## DAFTAR TUGAS
• 1. Buat ringkasan tulisan tentang gereja di bawah ini dalam dua kalimat.
• 2. Teruskan tulisan tentang gereja di bawah ini, dimulai setelah kalimat terakhirnya.

## BAGIAN TEKS
Gereja seharusnya tempat di mana langit dan bumi bertemu, di mana jiwa-jiwa yang lelah datang untuk bernaung dan bertumbuh. Gereja adalah tempat berkumpulnya orang-orang baik dan orang-orang jahat.
Bukan karena gereja menyukai kejahatan, tetapi
karena Injil Kristus itu datang bukan untuk yang sehat, melainkan untuk yang
sakit. Maka, di dalam gereja, kita temukan pemabuk yang bertobat, pemarah yang
belajar bersabar, orang munafik yang mulai jujur, dan yang tersesat mencoba
pulang. Seharusnya seperti itu.
Namun ada masanya, dan mungkin ini masanya, di mana gereja mulai kehilangan pusatnya. Ia masih terlihat hidup, aktif, sibuk, bahkan militan melayani.
Tapi ada sesuatu yang
diam-diam membusuk di dalam. Kejahatan yang lebih halus, yang dibungkus
kerajinan, disiplin, dan nama pelayanan. Kejahatan yang tidak terlihat, tapi
terasa: ketika gereja mulai melayani di luar kebenaran.
Bagaimana rupa
kejahatan itu?
Pertama, ketika gereja tidak mau mengampuni mereka yang bersalah, ia lupa dirinya sendiri dibasuh oleh darah pengampunan. Pengampunan bukanlah opsi, tetapi jantung Injil.
Namun kini, kita mulai memilih siapa yang pantas dimaafkan, dan siapa
yang layak ditendang keluar. Seolah-olah kasih hanya untuk mereka yang rapi, bukan
untuk mereka yang jatuh. Gereja menjadi ruang penghakiman, bukan ruang
pemulihan.

## DATA SUMBER
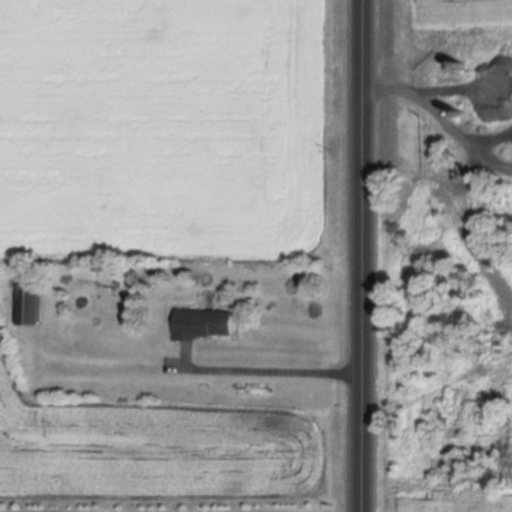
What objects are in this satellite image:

## JAWABAN TIAP TUGAS
• 1. Gereja seharusnya menjadi tempat berkumpulnya orang baik dan orang jahat, karena Injil Kristus datang untuk yang sakit, sehingga di sana ada pemabuk yang bertobat, pemarah yang belajar bersabar, dan orang tersesat yang mencoba pulang. Namun gereja bisa kehilangan pusatnya dan melayani di luar kebenaran, misalnya dengan tidak mau mengampuni orang yang bersalah, sehingga gereja menjadi ruang penghakiman, bukan ruang pemulihan.

• 2.
Pengampunan adalah inti dari Injil. Tanpa pengampunan, salib kehilangan maknanya. Namun saat gereja mulai menolak mengampuni, ia sedang mengingkari kasih yang menerimanya sejak awal.
Gereja
menjadi pengadilan, bukan rumah pemulihan. Hukum kasih digantikan oleh daftar
dosa. Gereja bukan lagi tempat untuk kembali, melainkan tempat yang ditakuti
oleh mereka yang jatuh.
Kedua, ketika kebenaran
dibangun di atas perbuatan baik manusia, kita menciptakan agama baru:
moralitas tanpa Mesias. Kita menggantikan karya salib dengan daftar tugas. Kita
puji mereka yang tampil suci, tapi diam-diam menyingkirkan yang gagal. Lalu
kita bertanya: mengapa banyak yang takut kembali ke gereja setelah jatuh?
Kita sering menilai siapa yang layak menjadi
pemimpin atau disanjung berdasarkan kebaikan atau performanya. Namun Injil
tidak pernah dibangun di atas moralitas manusia, melainkan atas karya Kristus.
Ketika kita menggeser dasar ini, kita sedang menciptakan agama baru—agama yang
tampak suci, tapi kosong dari anugerah.
Ketiga, Kristus
bukan lagi kepala, hanya tempelan di liturgi, di lagu, dan di pengakuan
iman. Tapi keputusan-keputusan strategis gereja dibuat tanpa doa, tanpa firman,
tanpa arah dari Sang Kepala. Kristus jadi seperti logo lama di perusahaan yang
sudah berubah pemilik. Nama-Nya masih dipakai, tapi tak lagi dihormati.
Banyak gereja masih menyebut nama Yesus,
menyanyikan lagu untuk-Nya, bahkan mengajarkan tentang-Nya. Namun dalam
praktiknya, keputusan, arah, dan gaya hidup tidak lagi dipimpin oleh-Nya.
Kristus hanya menjadi lambang, bukan Pemimpin. Ia disebut, tapi tidak ditaati.
Keempat, Kristus
bukan satu-satunya, hanya nomor satu. Gereja bicara soal Yesus, tapi juga
mencampurnya dengan motivasi dunia: sukses, pencapaian, popularitas, kekuasaan.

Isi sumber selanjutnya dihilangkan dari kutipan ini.